### Instructies en eisen
Tel de regels in de vermeldingen hieronder die het woord "tuning" bevatten; hoofdletters en kleine letters tellen als verschillend. Geef alleen het aantal.

### De gegevens
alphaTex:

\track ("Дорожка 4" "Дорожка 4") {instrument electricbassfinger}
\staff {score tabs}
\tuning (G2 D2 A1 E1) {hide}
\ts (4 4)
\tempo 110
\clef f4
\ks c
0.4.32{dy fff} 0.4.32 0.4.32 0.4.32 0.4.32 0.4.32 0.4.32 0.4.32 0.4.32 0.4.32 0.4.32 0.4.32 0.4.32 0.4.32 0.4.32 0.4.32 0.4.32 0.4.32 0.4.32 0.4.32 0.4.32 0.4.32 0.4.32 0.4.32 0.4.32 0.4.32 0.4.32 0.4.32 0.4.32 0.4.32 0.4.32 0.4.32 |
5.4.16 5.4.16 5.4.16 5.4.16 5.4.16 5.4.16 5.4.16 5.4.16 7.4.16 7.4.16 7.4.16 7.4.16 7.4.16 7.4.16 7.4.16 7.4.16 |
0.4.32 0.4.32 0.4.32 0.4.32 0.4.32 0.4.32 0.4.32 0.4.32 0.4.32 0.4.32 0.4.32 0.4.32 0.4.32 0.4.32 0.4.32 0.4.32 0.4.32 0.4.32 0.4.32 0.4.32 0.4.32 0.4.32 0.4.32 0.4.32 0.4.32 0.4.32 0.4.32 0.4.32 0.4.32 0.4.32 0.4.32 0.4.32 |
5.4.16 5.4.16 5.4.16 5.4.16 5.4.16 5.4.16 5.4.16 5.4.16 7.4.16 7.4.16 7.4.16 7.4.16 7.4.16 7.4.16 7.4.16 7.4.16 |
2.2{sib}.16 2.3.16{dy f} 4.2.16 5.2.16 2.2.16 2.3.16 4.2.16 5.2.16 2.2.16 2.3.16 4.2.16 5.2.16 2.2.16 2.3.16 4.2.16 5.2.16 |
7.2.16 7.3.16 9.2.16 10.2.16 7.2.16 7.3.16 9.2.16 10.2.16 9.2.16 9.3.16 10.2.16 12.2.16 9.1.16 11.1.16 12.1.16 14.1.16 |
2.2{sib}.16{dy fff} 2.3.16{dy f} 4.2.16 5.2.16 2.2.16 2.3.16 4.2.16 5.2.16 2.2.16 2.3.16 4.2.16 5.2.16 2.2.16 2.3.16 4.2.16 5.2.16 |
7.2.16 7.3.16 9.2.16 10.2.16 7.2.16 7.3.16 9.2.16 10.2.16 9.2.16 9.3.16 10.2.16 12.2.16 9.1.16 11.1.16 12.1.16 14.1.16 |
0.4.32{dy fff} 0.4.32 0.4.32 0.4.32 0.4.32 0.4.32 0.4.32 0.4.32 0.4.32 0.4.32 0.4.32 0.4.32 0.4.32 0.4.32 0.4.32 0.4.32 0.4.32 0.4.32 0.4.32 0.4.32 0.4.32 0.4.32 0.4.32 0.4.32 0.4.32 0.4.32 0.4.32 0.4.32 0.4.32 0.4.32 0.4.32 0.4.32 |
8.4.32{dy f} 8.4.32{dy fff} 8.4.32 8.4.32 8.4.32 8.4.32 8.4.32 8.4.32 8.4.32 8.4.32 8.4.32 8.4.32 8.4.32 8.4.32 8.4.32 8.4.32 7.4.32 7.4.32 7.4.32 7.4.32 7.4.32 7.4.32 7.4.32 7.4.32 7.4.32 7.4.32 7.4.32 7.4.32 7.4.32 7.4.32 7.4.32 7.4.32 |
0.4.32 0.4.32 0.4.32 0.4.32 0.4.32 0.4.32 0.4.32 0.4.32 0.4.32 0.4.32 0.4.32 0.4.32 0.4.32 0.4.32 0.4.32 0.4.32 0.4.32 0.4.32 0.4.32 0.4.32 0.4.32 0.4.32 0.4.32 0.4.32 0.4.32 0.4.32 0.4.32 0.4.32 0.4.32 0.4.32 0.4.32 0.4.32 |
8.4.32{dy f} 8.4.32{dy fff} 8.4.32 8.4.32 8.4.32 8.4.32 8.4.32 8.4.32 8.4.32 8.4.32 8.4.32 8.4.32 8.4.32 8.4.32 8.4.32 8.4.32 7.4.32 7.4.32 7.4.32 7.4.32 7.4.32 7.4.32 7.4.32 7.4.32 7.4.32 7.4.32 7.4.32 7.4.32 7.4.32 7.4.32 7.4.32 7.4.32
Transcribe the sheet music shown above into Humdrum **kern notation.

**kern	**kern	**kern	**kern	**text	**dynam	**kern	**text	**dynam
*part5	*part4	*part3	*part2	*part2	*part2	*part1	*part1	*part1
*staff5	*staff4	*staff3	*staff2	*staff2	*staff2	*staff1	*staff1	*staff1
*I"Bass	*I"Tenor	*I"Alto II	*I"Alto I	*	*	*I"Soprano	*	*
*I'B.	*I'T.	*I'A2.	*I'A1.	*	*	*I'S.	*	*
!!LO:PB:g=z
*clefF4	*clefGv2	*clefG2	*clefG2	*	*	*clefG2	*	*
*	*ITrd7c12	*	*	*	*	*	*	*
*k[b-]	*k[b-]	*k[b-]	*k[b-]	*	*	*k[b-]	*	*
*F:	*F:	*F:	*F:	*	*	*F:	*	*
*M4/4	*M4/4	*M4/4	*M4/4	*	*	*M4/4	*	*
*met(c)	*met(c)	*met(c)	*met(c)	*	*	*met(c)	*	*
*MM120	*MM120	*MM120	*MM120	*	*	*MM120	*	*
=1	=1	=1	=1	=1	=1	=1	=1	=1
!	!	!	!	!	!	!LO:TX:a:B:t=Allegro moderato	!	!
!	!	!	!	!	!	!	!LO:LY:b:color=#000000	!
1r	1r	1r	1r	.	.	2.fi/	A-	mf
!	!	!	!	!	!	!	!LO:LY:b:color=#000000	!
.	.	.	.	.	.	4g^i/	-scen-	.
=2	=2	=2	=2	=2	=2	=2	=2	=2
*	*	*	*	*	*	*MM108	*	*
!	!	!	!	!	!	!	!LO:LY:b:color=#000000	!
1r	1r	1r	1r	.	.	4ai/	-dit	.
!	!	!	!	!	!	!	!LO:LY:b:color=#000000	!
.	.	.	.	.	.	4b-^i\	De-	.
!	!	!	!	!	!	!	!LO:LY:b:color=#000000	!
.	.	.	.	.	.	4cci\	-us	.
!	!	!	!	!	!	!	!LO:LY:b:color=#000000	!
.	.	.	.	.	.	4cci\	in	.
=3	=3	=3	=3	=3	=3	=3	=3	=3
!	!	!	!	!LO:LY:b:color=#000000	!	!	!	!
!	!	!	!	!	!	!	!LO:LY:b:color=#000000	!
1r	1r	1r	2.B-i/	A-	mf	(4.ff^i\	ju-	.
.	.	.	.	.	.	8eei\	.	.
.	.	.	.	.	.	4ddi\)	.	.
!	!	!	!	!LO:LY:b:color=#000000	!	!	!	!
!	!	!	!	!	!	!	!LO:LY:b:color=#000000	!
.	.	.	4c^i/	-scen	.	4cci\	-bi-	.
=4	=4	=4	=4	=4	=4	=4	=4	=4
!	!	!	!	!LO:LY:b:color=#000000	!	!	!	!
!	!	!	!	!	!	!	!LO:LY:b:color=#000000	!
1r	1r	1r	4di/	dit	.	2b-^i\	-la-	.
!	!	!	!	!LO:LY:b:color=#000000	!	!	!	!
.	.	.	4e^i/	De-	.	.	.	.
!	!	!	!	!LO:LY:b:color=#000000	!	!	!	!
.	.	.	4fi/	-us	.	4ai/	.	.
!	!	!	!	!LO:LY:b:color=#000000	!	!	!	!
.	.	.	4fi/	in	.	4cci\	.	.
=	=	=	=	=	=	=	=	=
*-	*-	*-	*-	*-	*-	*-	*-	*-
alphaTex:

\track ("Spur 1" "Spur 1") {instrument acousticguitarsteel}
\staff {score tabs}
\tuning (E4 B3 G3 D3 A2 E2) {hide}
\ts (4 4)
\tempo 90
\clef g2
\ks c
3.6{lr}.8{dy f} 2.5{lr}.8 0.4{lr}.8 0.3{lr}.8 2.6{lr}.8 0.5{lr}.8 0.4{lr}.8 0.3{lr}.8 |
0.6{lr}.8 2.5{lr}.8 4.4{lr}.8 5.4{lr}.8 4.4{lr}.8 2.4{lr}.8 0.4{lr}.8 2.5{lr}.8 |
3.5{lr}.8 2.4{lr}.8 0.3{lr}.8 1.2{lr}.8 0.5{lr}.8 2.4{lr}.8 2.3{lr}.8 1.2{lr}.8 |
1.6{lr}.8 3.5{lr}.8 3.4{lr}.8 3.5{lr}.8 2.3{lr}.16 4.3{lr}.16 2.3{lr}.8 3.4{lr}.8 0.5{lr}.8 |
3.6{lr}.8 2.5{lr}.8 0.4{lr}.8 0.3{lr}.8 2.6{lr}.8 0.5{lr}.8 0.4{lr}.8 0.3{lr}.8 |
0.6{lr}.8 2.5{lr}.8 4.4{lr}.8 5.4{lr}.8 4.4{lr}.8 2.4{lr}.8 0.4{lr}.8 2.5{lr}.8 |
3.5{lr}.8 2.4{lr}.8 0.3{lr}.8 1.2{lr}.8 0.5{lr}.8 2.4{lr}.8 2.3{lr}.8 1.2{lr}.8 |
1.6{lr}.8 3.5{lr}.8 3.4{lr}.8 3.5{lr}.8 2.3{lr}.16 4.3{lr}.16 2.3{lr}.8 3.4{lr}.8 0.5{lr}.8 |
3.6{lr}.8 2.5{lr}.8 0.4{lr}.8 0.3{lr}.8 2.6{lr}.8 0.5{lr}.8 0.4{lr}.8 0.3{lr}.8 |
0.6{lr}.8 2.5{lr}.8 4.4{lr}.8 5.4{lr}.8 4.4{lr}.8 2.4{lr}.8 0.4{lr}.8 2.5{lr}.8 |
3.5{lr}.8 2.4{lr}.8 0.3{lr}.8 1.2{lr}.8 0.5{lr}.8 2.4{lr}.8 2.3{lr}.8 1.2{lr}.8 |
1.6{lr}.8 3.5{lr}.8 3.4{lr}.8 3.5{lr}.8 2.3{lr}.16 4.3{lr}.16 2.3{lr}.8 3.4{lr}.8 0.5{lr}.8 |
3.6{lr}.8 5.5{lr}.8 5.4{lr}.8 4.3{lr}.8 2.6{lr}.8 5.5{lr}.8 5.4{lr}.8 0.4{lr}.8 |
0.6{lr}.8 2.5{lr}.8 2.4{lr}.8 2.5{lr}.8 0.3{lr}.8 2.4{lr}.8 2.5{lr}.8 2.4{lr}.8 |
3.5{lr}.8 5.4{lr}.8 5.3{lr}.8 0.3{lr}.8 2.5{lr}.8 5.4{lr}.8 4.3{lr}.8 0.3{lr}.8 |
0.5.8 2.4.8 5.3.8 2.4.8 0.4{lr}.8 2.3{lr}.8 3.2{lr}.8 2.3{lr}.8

### Oplossing opgave
2